04-08-2010, 10:23 AM
I doubt your doctor prescribed 'crazy amounts' Marla. Not to mention, personally, I would have a hard time taking anything for my own comfort that could cause my baby to be born an addict.
So tell us, if you have this high pain tollerance as you stated in your vaginal birth vs. c-section thread then why is it exactly that you are taking 'crazy amounts' of oxicodone while you are pregnant? Something that could possibly cause your baby to be born a junky.
04-08-2010, 11:01 AM
I think my tolerance is different for the kind of pain associated with surgical procedures I've had in the past vs. the kind of pain I have with my chronic back issues. It's something I've dealt with for a long time. Don't think I'm happy about being on these, I don't want to be on these pain killers--it is very difficult for me! I don't want my baby to have even the remote possibility of being born addicted to anything. It's not a choice I have right now. It would be more dangerous for me to withdraw from them during the pregnancy then to have the baby step down from it when he's born. When I found out I was pregnant I had to go off my stronger pain killers so now I'm dealing with the pain on just Percocet. I feel that being on something my doctors say won't hurt the baby's development is ok.
04-08-2010, 11:05 AM
Is there any way you can talk about this with me nicely, I'm very pregnant and emotional. I'm willing to talk about this with you but hate being called a troll and immature. Let's just have an adult conversation, even if you don't agree with me let's just talk about it civilly.
04-08-2010, 01:46 PM
I'm not sure what there is to talk about at this point. You came here with your nose held high spewing your twisted logic about pregnancy, birth and babies. You tried to convince all of us of your intelligence and then you end up pregnant while on pain meds before you were able to have back surgery.

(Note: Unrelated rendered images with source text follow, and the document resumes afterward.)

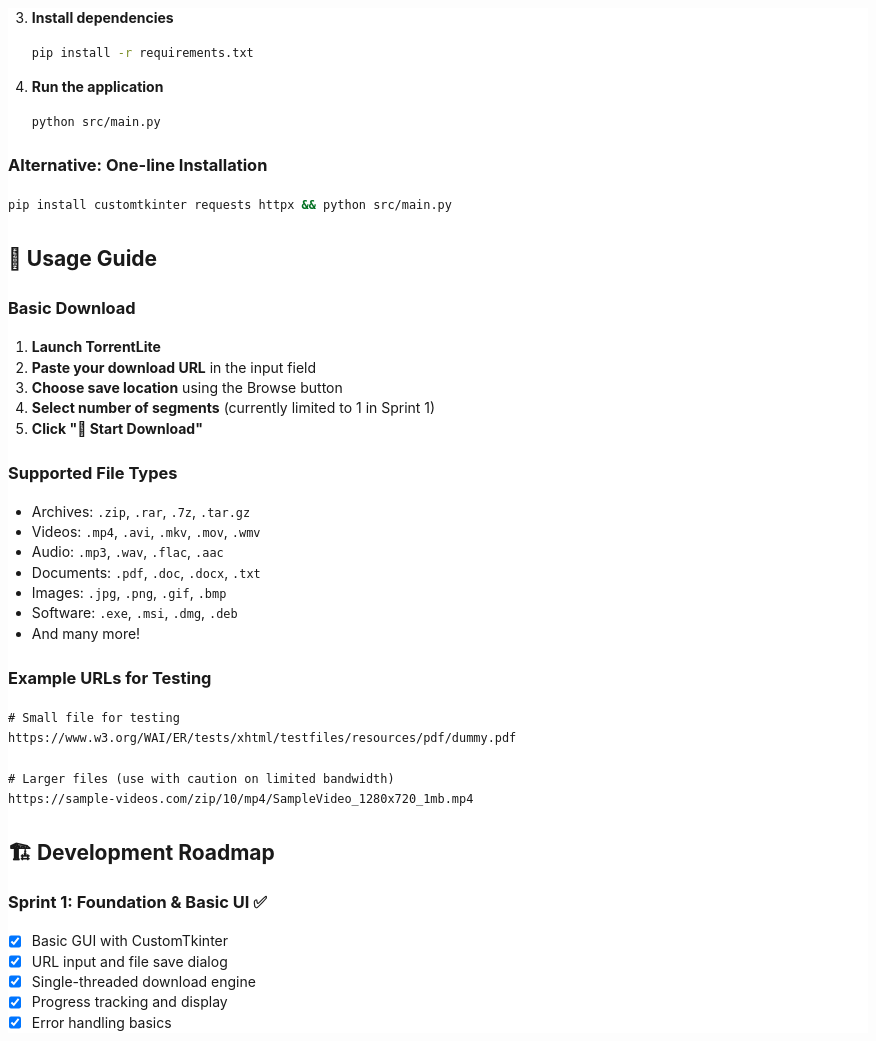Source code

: 3. **Install dependencies**
   ```bash
   pip install -r requirements.txt
   ```

4. **Run the application**
   ```bash
   python src/main.py
   ```

### Alternative: One-line Installation
```bash
pip install customtkinter requests httpx && python src/main.py
```

## 📖 Usage Guide

### Basic Download
1. **Launch TorrentLite**
2. **Paste your download URL** in the input field
3. **Choose save location** using the Browse button
4. **Select number of segments** (currently limited to 1 in Sprint 1)
5. **Click "🚀 Start Download"**

### Supported File Types
- Archives: `.zip`, `.rar`, `.7z`, `.tar.gz`
- Videos: `.mp4`, `.avi`, `.mkv`, `.mov`, `.wmv`
- Audio: `.mp3`, `.wav`, `.flac`, `.aac`
- Documents: `.pdf`, `.doc`, `.docx`, `.txt`
- Images: `.jpg`, `.png`, `.gif`, `.bmp`
- Software: `.exe`, `.msi`, `.dmg`, `.deb`
- And many more!

### Example URLs for Testing
```
# Small file for testing
https://www.w3.org/WAI/ER/tests/xhtml/testfiles/resources/pdf/dummy.pdf

# Larger files (use with caution on limited bandwidth)
https://sample-videos.com/zip/10/mp4/SampleVideo_1280x720_1mb.mp4
```

## 🏗️ Development Roadmap

### Sprint 1: Foundation & Basic UI ✅
- [x] Basic GUI with CustomTkinter
- [x] URL input and file save dialog
- [x] Single-threaded download engine
- [x] Progress tracking and display
- [x] Error handling basics

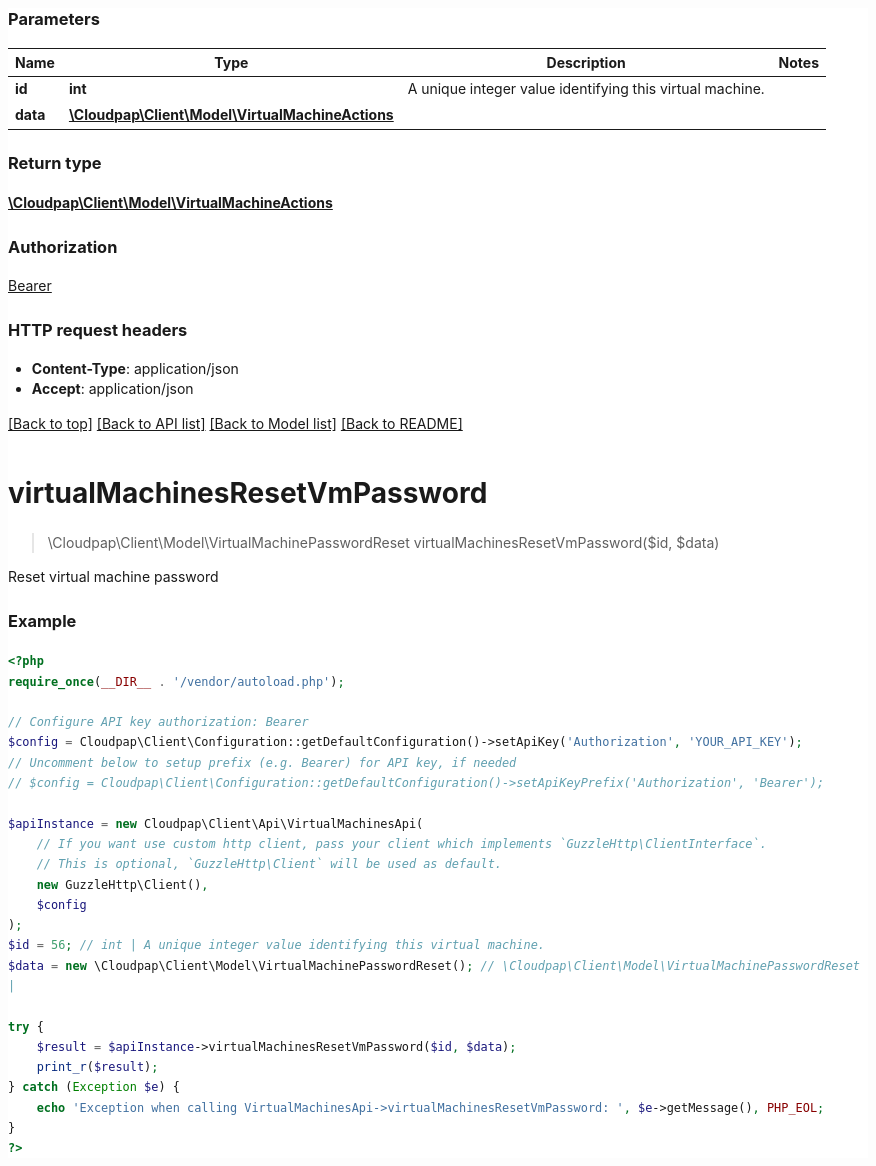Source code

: ### Parameters

Name | Type | Description  | Notes
------------- | ------------- | ------------- | -------------
 **id** | **int**| A unique integer value identifying this virtual machine. |
 **data** | [**\Cloudpap\Client\Model\VirtualMachineActions**](../Model/VirtualMachineActions.md)|  |

### Return type

[**\Cloudpap\Client\Model\VirtualMachineActions**](../Model/VirtualMachineActions.md)

### Authorization

[Bearer](../../README.md#Bearer)

### HTTP request headers

 - **Content-Type**: application/json
 - **Accept**: application/json

[[Back to top]](#) [[Back to API list]](../../README.md#documentation-for-api-endpoints) [[Back to Model list]](../../README.md#documentation-for-models) [[Back to README]](../../README.md)

# **virtualMachinesResetVmPassword**
> \Cloudpap\Client\Model\VirtualMachinePasswordReset virtualMachinesResetVmPassword($id, $data)



Reset virtual machine password

### Example
```php
<?php
require_once(__DIR__ . '/vendor/autoload.php');

// Configure API key authorization: Bearer
$config = Cloudpap\Client\Configuration::getDefaultConfiguration()->setApiKey('Authorization', 'YOUR_API_KEY');
// Uncomment below to setup prefix (e.g. Bearer) for API key, if needed
// $config = Cloudpap\Client\Configuration::getDefaultConfiguration()->setApiKeyPrefix('Authorization', 'Bearer');

$apiInstance = new Cloudpap\Client\Api\VirtualMachinesApi(
    // If you want use custom http client, pass your client which implements `GuzzleHttp\ClientInterface`.
    // This is optional, `GuzzleHttp\Client` will be used as default.
    new GuzzleHttp\Client(),
    $config
);
$id = 56; // int | A unique integer value identifying this virtual machine.
$data = new \Cloudpap\Client\Model\VirtualMachinePasswordReset(); // \Cloudpap\Client\Model\VirtualMachinePasswordReset | 

try {
    $result = $apiInstance->virtualMachinesResetVmPassword($id, $data);
    print_r($result);
} catch (Exception $e) {
    echo 'Exception when calling VirtualMachinesApi->virtualMachinesResetVmPassword: ', $e->getMessage(), PHP_EOL;
}
?>
```
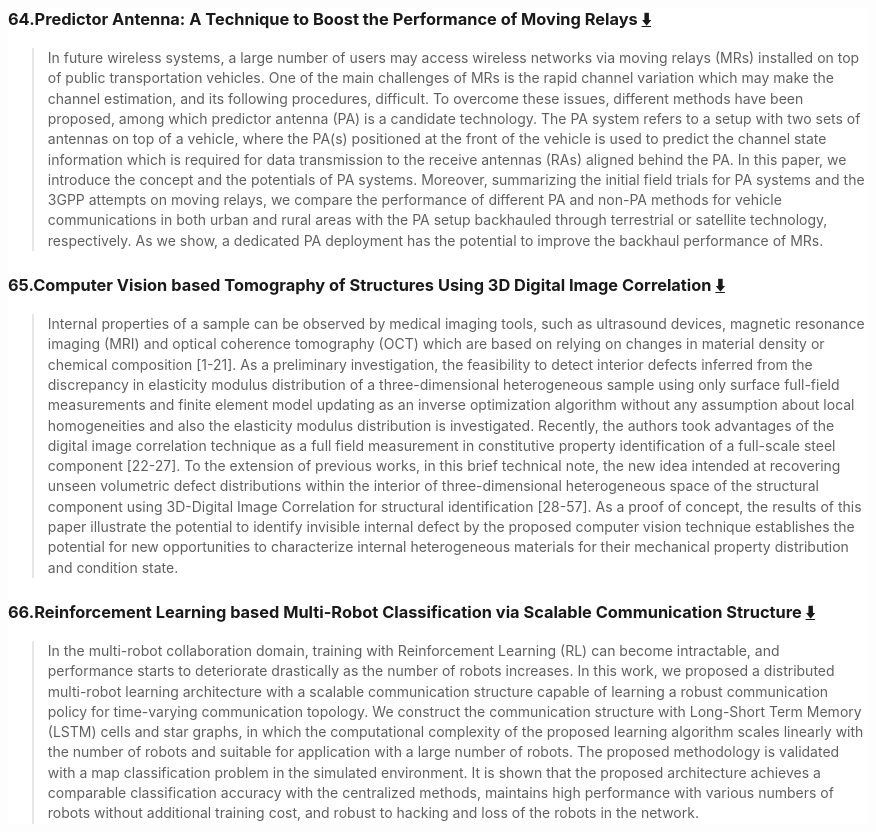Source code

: ### 64.Predictor Antenna: A Technique to Boost the Performance of Moving Relays  [ :arrow_down: ](https://arxiv.org/pdf/2012.10537.pdf)
>  In future wireless systems, a large number of users may access wireless networks via moving relays (MRs) installed on top of public transportation vehicles. One of the main challenges of MRs is the rapid channel variation which may make the channel estimation, and its following procedures, difficult. To overcome these issues, different methods have been proposed, among which predictor antenna (PA) is a candidate technology. The PA system refers to a setup with two sets of antennas on top of a vehicle, where the PA(s) positioned at the front of the vehicle is used to predict the channel state information which is required for data transmission to the receive antennas (RAs) aligned behind the PA. In this paper, we introduce the concept and the potentials of PA systems. Moreover, summarizing the initial field trials for PA systems and the 3GPP attempts on moving relays, we compare the performance of different PA and non-PA methods for vehicle communications in both urban and rural areas with the PA setup backhauled through terrestrial or satellite technology, respectively. As we show, a dedicated PA deployment has the potential to improve the backhaul performance of MRs.      
### 65.Computer Vision based Tomography of Structures Using 3D Digital Image Correlation  [ :arrow_down: ](https://arxiv.org/pdf/2012.10516.pdf)
>  Internal properties of a sample can be observed by medical imaging tools, such as ultrasound devices, magnetic resonance imaging (MRI) and optical coherence tomography (OCT) which are based on relying on changes in material density or chemical composition [1-21]. As a preliminary investigation, the feasibility to detect interior defects inferred from the discrepancy in elasticity modulus distribution of a three-dimensional heterogeneous sample using only surface full-field measurements and finite element model updating as an inverse optimization algorithm without any assumption about local homogeneities and also the elasticity modulus distribution is investigated. Recently, the authors took advantages of the digital image correlation technique as a full field measurement in constitutive property identification of a full-scale steel component [22-27]. To the extension of previous works, in this brief technical note, the new idea intended at recovering unseen volumetric defect distributions within the interior of three-dimensional heterogeneous space of the structural component using 3D-Digital Image Correlation for structural identification [28-57]. As a proof of concept, the results of this paper illustrate the potential to identify invisible internal defect by the proposed computer vision technique establishes the potential for new opportunities to characterize internal heterogeneous materials for their mechanical property distribution and condition state.      
### 66.Reinforcement Learning based Multi-Robot Classification via Scalable Communication Structure  [ :arrow_down: ](https://arxiv.org/pdf/2012.10480.pdf)
>  In the multi-robot collaboration domain, training with Reinforcement Learning (RL) can become intractable, and performance starts to deteriorate drastically as the number of robots increases. In this work, we proposed a distributed multi-robot learning architecture with a scalable communication structure capable of learning a robust communication policy for time-varying communication topology. We construct the communication structure with Long-Short Term Memory (LSTM) cells and star graphs, in which the computational complexity of the proposed learning algorithm scales linearly with the number of robots and suitable for application with a large number of robots. The proposed methodology is validated with a map classification problem in the simulated environment. It is shown that the proposed architecture achieves a comparable classification accuracy with the centralized methods, maintains high performance with various numbers of robots without additional training cost, and robust to hacking and loss of the robots in the network.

You frustrate me something terribly Marla because you exibity no common sense. You judge other people based on their social status being lower than yours, in your opinion. As I stated before you contradict yourself so often it's hard to keep up with your stories.
So, yea, I'm not sure what exactly you want to talk about.
04-08-2010, 02:03 PM
Why am I not allowed to express my opinions on here. Why is your opinion the only one that matters?
04-08-2010, 02:04 PM
So, Marla, how long after your cesarean are you going to get your back surgery?
04-08-2010, 02:19 PM
You are allowed to express your opinions.
Shariah and Josiah
04-08-2010, 05:35 PM
when i was pregnat i was a fat ass and boy was i proud i had all kinds of old ladies touching my gut it was awsome xD
04-08-2010, 05:35 PM
4-6 weeks, depending on how I'm feeling from the c-section
Shariah and Josiah
04-08-2010, 05:36 PM
i like u charliesmommy u remind me of my self
04-09-2010, 09:58 AM
Shariah and Josiah
04-09-2010, 08:20 PM
no problem oh man i got to go im craving choclate yum
05-10-2010, 01:11 PM
Wow. I joined just so I could say this. I think it's very presumptious to judge Marla. As a pregnant woman with sometimes intolerable back pain and full body spasms, I too, have been told by my doctors that I can take pain medication and muscle relaxers. If anyone feels what Marla and I feel, you would understand.
Not that I have chosen to take the medication--but I have been lucky thus far in my pregnancy and have yet to have a full-blown episode.
Of course, we all know the risks associated--but until you are dealing with pain like that, I think it's really best to keep your opinions of the problem to yourself. I hope you never have to experience shearing back pain.
05-10-2010, 03:04 PM
Laura, this is not the first time that whiney Marla has posted something whiney. Check the OP's other posts and the history between members before YOU jump to any conclusions.
05-13-2010, 01:56 PM
I agree with Charliesmommy. Please dont come on here with bull. I am pregnant with my first and only child and I come to this website for strong and educated advice and opinions from moms with experience or positive feedback. Thats all it should be. I dont think this should be a game of "Who can get the most responses, attention, or sympathy."